11 Eylül öncesinde global terörizm El-Kaide, Cezayir ve Kafkaslar’daki birkaç organizasyon ve Arap Yarımadası’ndaki bazı ufak gruplarla sınırlıydı. Bugün ise Endonezya’dan Batı Afrika sahillerine kadar yaygın bir etki alanı var. 11 Eylül öncesinde, terörizm profesyonel teröristlerin kontrolünde idi. El-Kaide, Afgan-Sovyet savaşında eğitilmiş sınırlı kadrolardan oluşmaktaydı. Bugün ise terör örgütleri tabanını savaş eğitimi almamış genç kadrolar arasından oluşturuyorlar. ABD’nin Irak, Afganistan, Pakistan ve en son olarak Suriye sokaklarına savaş getirmesi, terörizmi de halka indirdi. Hiyerarşik emir komuta zinciri ile yönetilen klasik terör yapılanmaları, birbirine zayıf bağlı, bağımsız hareket eden hücre organizasyonlarına döndü.
2014 yılında Batı’daki saldırıların %70’i “yalnız kurt” olarak tabir edilen bireysel vakalar tarafından gerçekleştirildi. Boston Maraton’u saldırılarını, üniversite öğrencisi Tsarnaev kardeşler gerçekleştirdi. Charlie Hebdo’nun Paris ofislerine saldıran Kouachi kardeşler operasyonel kararların kendi başlarına aldılar. Bu dönemde teröristlerin takibi zorlaştı, hatta imkansız hale geldi.
2001’den sonra terör örgütleri de değişti. Daha önce El-Kaide Afganistan’da, Taliban’ın hamiliğinde yaşayan, kısıtlı bir organizasyondu. Günümüz örgütleri ise, Irak ve Suriye’de yıkılan rejimlerin silah depolarına, cephaneliklerine, rafinerilerine, petrol yataklarına sahipler. Terör örgütleri prodüksiyon stüdyoları , sosyal medya ve Twitter’la dünyanın dört bir yanına anında e-propaganda yapabiliyorlar.
Batı dünyası teröre karşı potansiyel müttefiki olan sivil halkları de yanına çekemedi. Terörle mücadele adına yaşanan zulümler, yüzbinlerce masum sivilin ölümü, Ebu Garip ya da CIA Black Site’larında gerçekleştirilen işkenceler, sivil halkı terörle mücadeleden uzaklaştırdı. Batı İyi ile kötüyü, suçlu ile masumu ayırt edemeyerek en büyük müttefikini kaybetti.

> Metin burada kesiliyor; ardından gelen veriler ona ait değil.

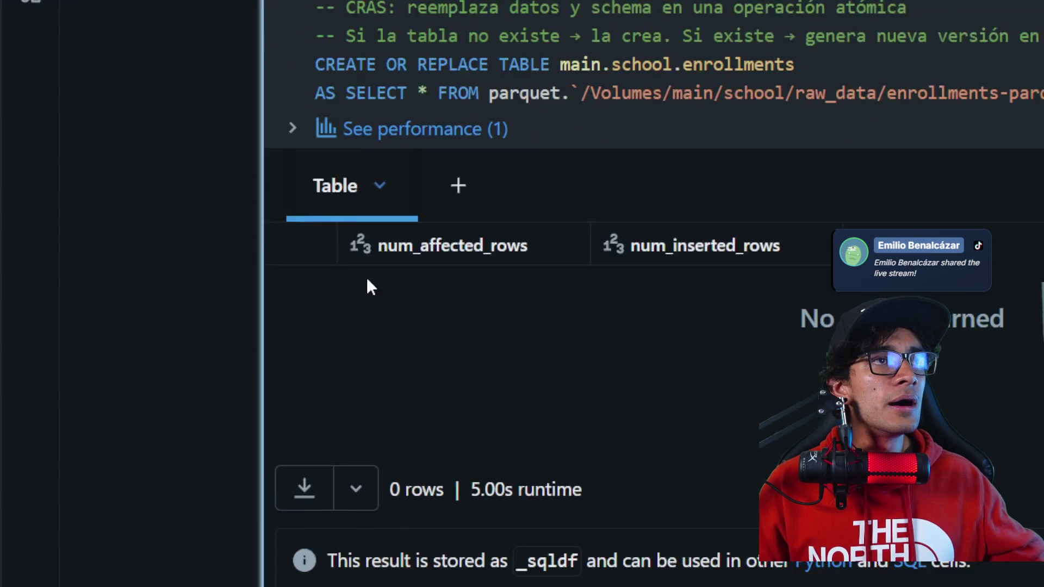
scroll(326, 277, up, 2)
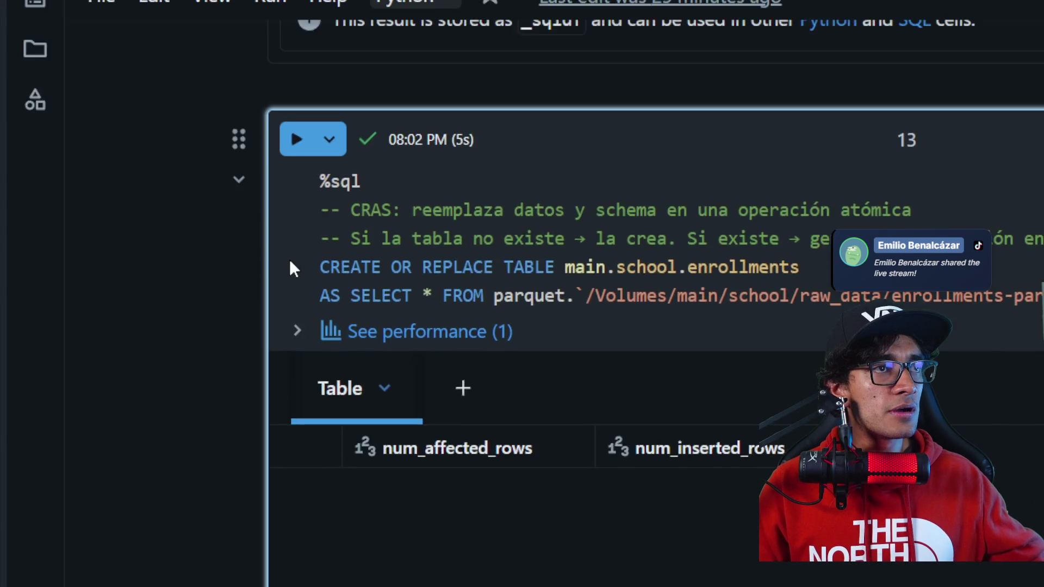
scroll(223, 297, down, 5)
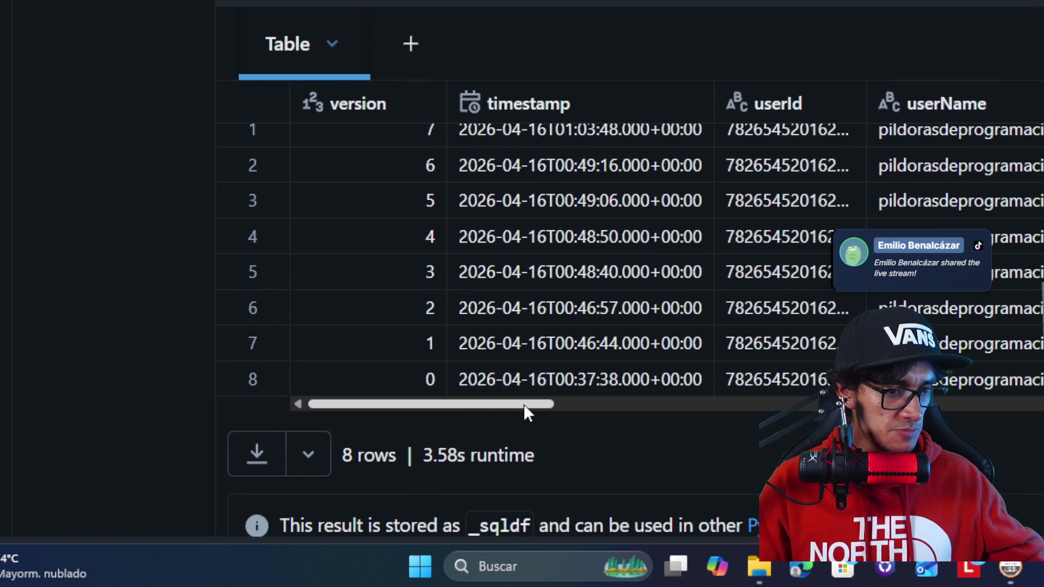
drag(580, 471, 662, 472)
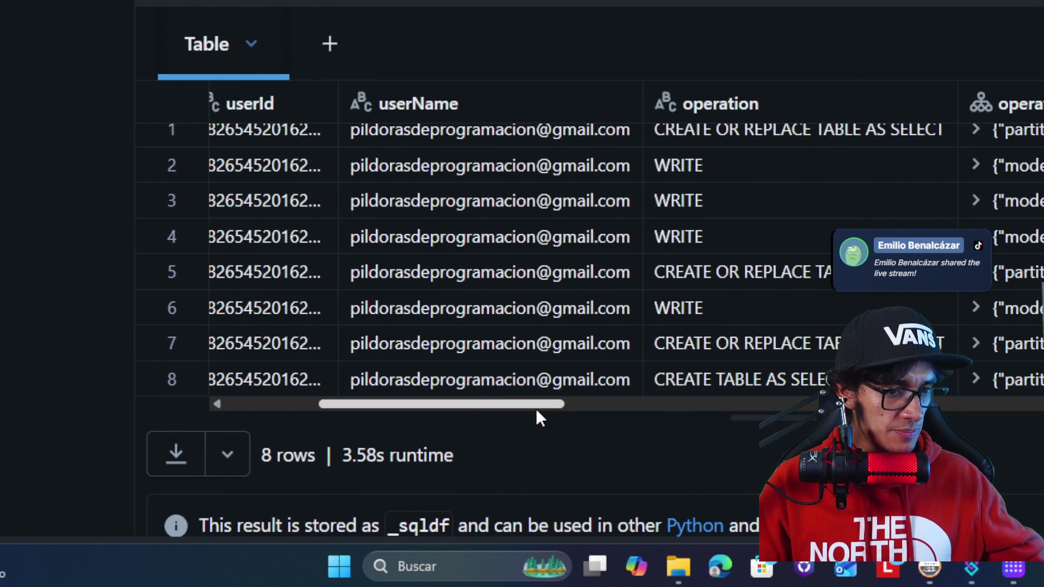
scroll(523, 409, left, 5)
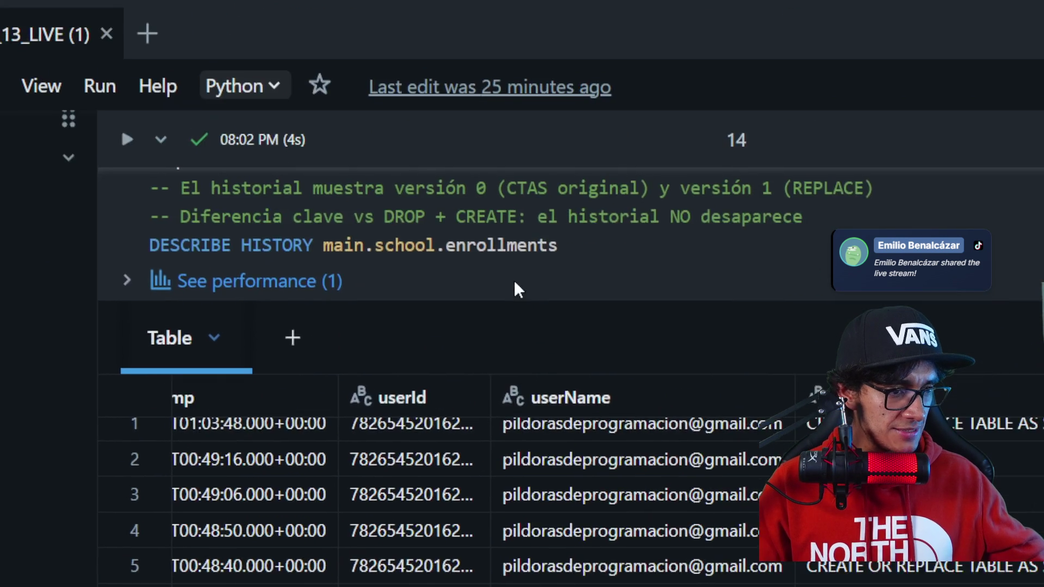
scroll(544, 413, down, 5)
mouse_move(525, 405)
mouse_down()
mouse_move(536, 402)
mouse_move(523, 403)
mouse_up()
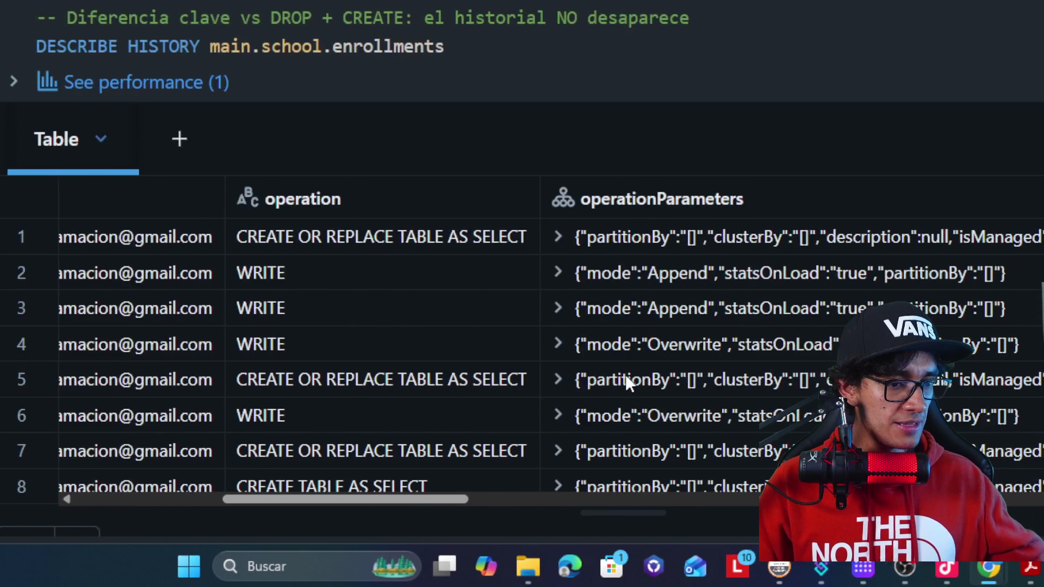
- Point out row 4's Overwrite parameters and highlight the CREATE OR REPLACE TABLE statement in cell 13
click(523, 338)
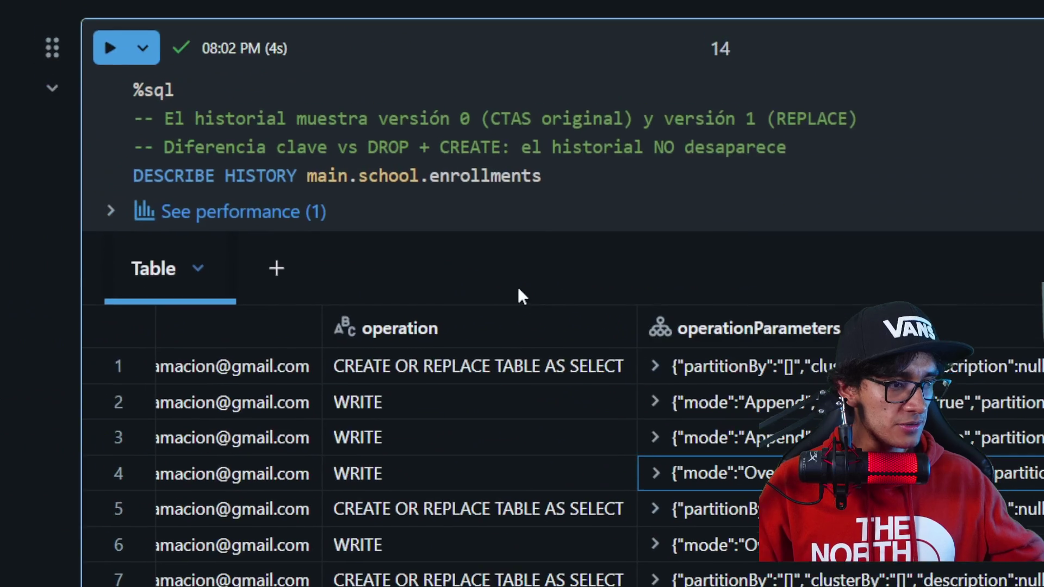
scroll(523, 294, up, 5)
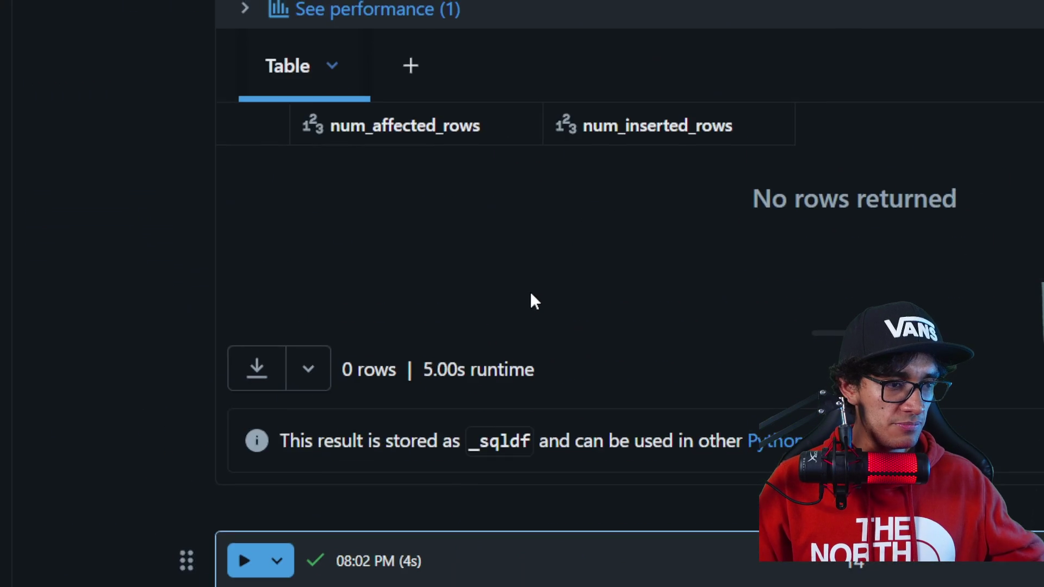
scroll(527, 294, up, 3)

Yükselen İslam karşıtlığı milyonlarca Müslümanı kapana kısılmış hissettiriyor. Müslümanlar terörizmle mücadele adına fişleniyor, ayrıştırılıyor. ABD’de Terörist İzleme Merkezi listelerinde 1.200.000 Müslüman kayıt altına alındı. 5 yıl önce bu sayı sadece 230.000’di. Birçok Amerikalı listeden uzak durma adına Müslüman dostları ile ilişkilerini minimuma indirdi. Uçuşa Yasaklılar Listesi adı altında 47.000 kişinin uçağa binmesi yasaklıyken birçok Amerikalı ancak ikinci bir aramadan geçtikten sonra uçağa binebiliyor. Suriye’ye savaşmaya giden ya da gitmeye çalışan ABD vatandaşı sayısının sadece 250 olduğunu göz önünde bulundurduğumuzda, milyonlarca Müslümanın potansiyel terörist olarak görülmesi elbette ki kabul edilebilir bir durum değil.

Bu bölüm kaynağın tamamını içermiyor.